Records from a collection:

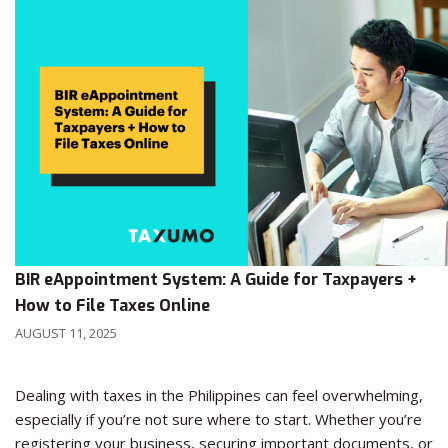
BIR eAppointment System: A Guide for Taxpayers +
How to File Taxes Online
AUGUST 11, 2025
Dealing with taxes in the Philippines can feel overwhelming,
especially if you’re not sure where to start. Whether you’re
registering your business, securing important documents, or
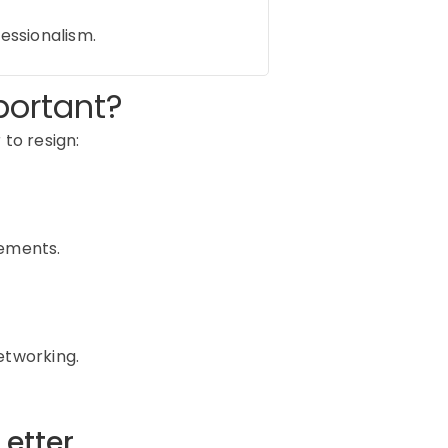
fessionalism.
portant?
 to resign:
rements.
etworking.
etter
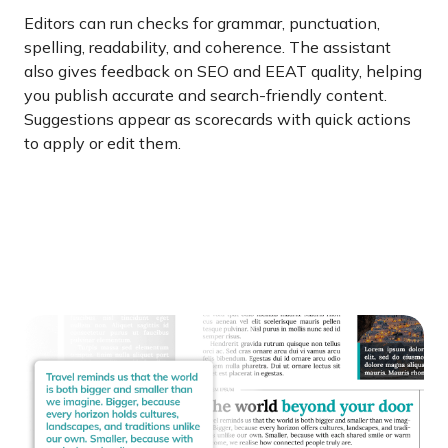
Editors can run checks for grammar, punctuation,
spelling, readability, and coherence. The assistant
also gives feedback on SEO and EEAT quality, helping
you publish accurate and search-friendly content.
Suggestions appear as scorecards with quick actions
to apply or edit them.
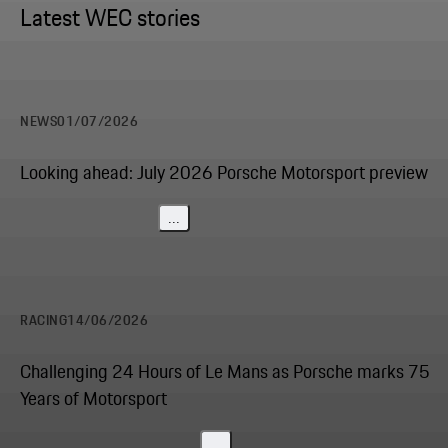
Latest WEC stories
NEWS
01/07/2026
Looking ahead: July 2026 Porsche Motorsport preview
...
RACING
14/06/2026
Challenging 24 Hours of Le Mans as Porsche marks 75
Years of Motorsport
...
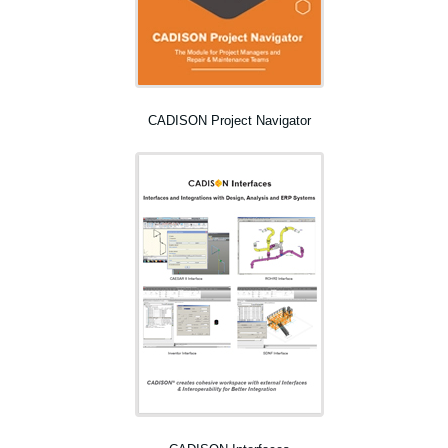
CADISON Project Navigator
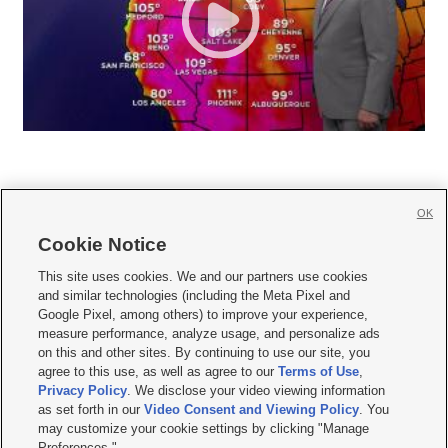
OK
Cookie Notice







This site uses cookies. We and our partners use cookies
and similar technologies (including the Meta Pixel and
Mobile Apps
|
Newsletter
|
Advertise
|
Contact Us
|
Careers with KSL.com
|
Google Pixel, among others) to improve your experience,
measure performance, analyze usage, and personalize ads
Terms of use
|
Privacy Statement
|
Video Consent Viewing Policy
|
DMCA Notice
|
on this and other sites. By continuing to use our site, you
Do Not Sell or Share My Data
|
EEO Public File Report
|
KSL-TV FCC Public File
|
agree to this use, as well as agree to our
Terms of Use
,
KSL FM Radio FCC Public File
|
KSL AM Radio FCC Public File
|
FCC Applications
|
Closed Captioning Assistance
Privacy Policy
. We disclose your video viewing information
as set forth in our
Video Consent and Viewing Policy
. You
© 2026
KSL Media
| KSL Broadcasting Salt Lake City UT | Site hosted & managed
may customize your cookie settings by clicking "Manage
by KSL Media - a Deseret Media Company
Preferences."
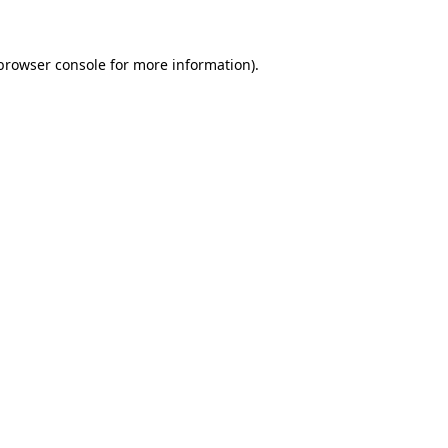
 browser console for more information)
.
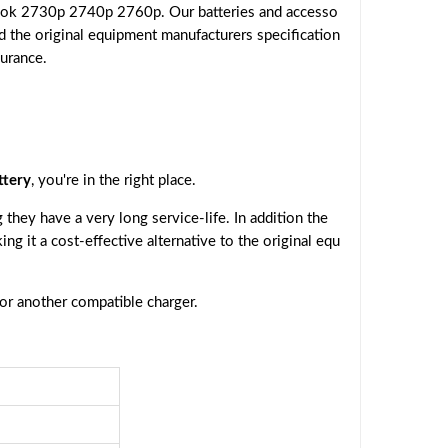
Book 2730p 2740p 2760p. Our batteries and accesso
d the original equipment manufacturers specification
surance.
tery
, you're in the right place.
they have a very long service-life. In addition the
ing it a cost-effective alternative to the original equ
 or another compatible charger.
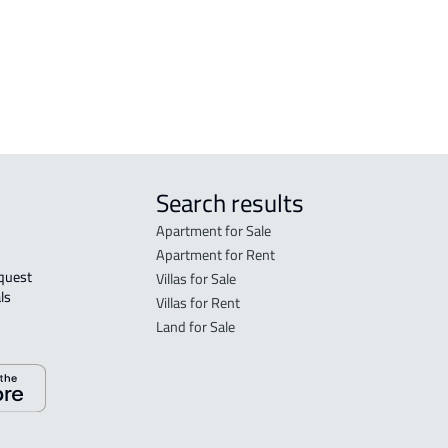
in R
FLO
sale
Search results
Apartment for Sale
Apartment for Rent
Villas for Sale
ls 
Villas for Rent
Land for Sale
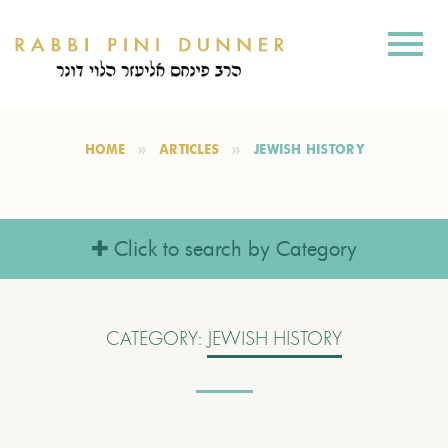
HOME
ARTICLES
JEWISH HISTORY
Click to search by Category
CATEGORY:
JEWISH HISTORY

## Exercise directions:
Reproduce the data above with every instance of "Porsche" replaced by "Porsche AG", changing nothing else and omitting the pictures.

## Solution:
BIR eAppointment System: A Guide for Taxpayers +
How to File Taxes Online
AUGUST 11, 2025
Dealing with taxes in the Philippines can feel overwhelming,
especially if you’re not sure where to start. Whether you’re
registering your business, securing important documents, or
fessionalism.
portant?
 to resign:
rements.
etworking.
etter
Editors can run checks for grammar, punctuation,
spelling, readability, and coherence. The assistant
also gives feedback on SEO and EEAT quality, helping
you publish accurate and search-friendly content.
Suggestions appear as scorecards with quick actions
to apply or edit them.
Latest WEC stories
NEWS
01/07/2026
Looking ahead: July 2026 Porsche AG Motorsport preview
...
RACING
14/06/2026
Challenging 24 Hours of Le Mans as Porsche AG marks 75
Years of Motorsport
...
CADISON Project Navigator
OK
Cookie Notice







This site uses cookies. We and our partners use cookies
and similar technologies (including the Meta Pixel and
Mobile Apps
|
Newsletter
|
Advertise
|
Contact Us
|
Careers with KSL.com
|
Google Pixel, among others) to improve your experience,
measure performance, analyze usage, and personalize ads
Terms of use
|
Privacy Statement
|
Video Consent Viewing Policy
|
DMCA Notice
|
on this and other sites. By continuing to use our site, you
Do Not Sell or Share My Data
|
EEO Public File Report
|
KSL-TV FCC Public File
|
agree to this use, as well as agree to our
Terms of Use
,
KSL FM Radio FCC Public File
|
KSL AM Radio FCC Public File
|
FCC Applications
|
Closed Captioning Assistance
Privacy Policy
. We disclose your video viewing information
as set forth in our
Video Consent and Viewing Policy
. You
© 2026
KSL Media
| KSL Broadcasting Salt Lake City UT | Site hosted & managed
may customize your cookie settings by clicking "Manage
by KSL Media - a Deseret Media Company
Preferences."
 browser console for more information)
.
Book 2730p 2740p 2760p. Our batteries and accesso
d the original equipment manufacturers specification
surance.
tery
, you're in the right place.
they have a very long service-life. In addition the
ing it a cost-effective alternative to the original equ
 or another compatible charger.
in R
FLO
sale
Search results
Apartment for Sale
Apartment for Rent
Villas for Sale
ls 
Villas for Rent
Land for Sale
HOME
ARTICLES
JEWISH HISTORY
Click to search by Category
CATEGORY:
JEWISH HISTORY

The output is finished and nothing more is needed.